Uma marca cruel dos tempos em que vivemos é a superficialidade dos relacionamentos. As pessoas se tornam, forçosamente, ilustres desconhecidas, já que as relações sociais são restringidas ao mínimo necessário para a sobrevivência. Além disso, quanto menos envolvimento emocional ou afetivo com o outro, melhor. Para não haver compromissos. Para não haver carências. Para não sofrer rupturas.

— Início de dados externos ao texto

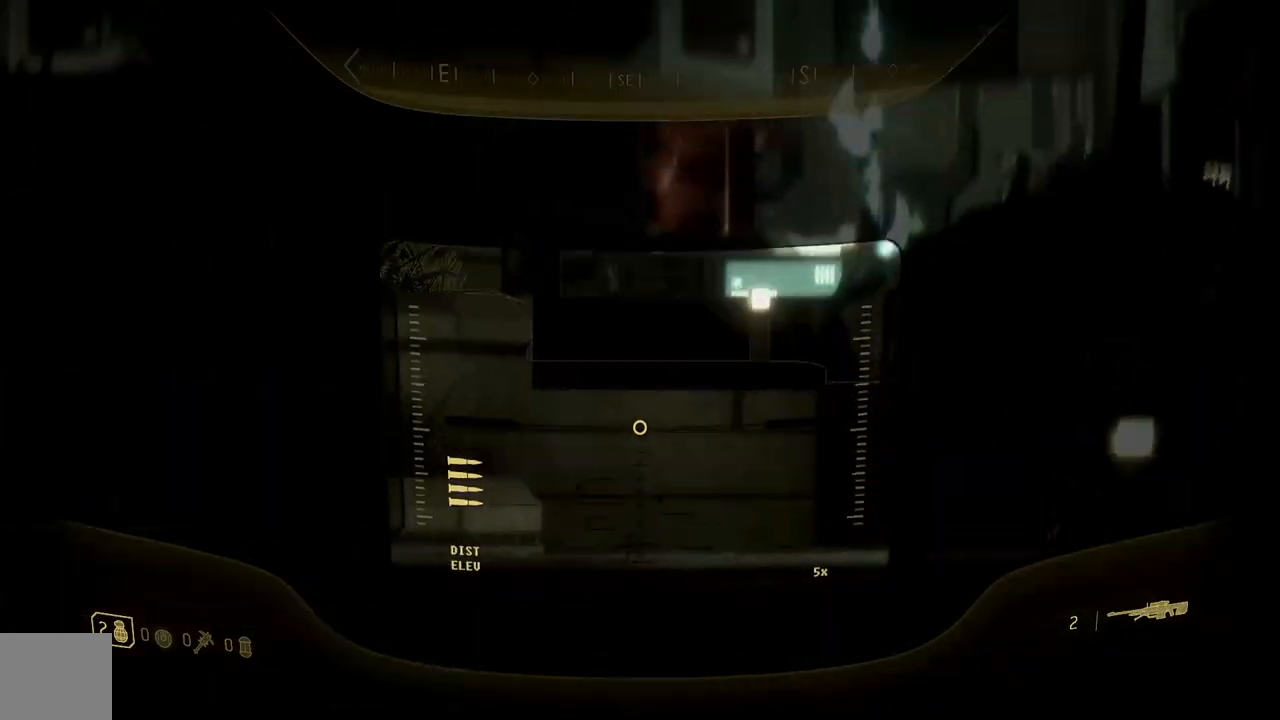
{"buttons": [], "left_stick": "center", "right_stick": "center", "button_events": []}
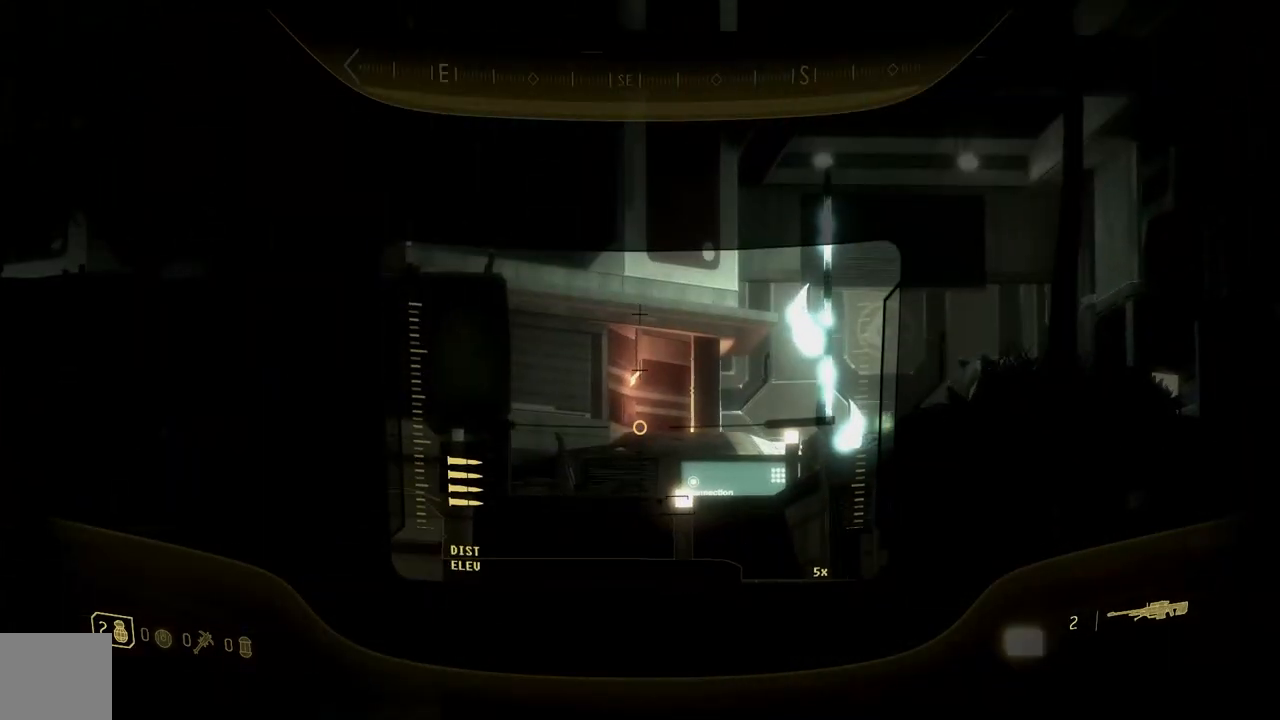
{"buttons": [], "left_stick": "left", "right_stick": "center", "button_events": [[200, "B", "down"], [317, "B", "up"]]}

                Esta abordagem que mostra a vivência superficial dos relacionamentos revela que tal comportamento atingiu também a família. Casamento passou a ser não mais aquele compromisso "até que a morte separe", mas "até que surja uma nova opção". Com isso, a família saiu prejudicada e o futuro passou a correr o risco de tornar-se mais sensaboroso para aqueles que de alguma forma continuam acreditando na família e têm que lutar contra os novos conceitos, novos valores e novas formas de "ser família" dos tempos modernos.

 

Os perigos de uma sociedade extremamente voltada para o prazer

                Esta sociedade que cultua o individualismo é uma sociedade extremamente voltada para o prazer. Um lema de uma grande Loja de Departamentos que faliu (talvez tenha sido por isso) era: "Sua satisfação garantida ou seu dinheiro de volta!" Isto retratava bem claramente a ambição humana de encontrar satisfação, ter lucros, se dar bem. Também é isso que as pessoas querem obter em seus relacionamentos: Satisfação! Numa visão egoísta da vida, para dentro de si mesma, esquecendo-se que relacionamento é uma via de mão dupla: à medida em que eu procuro satisfazer meu parceiro/a, eu sou satisfeito.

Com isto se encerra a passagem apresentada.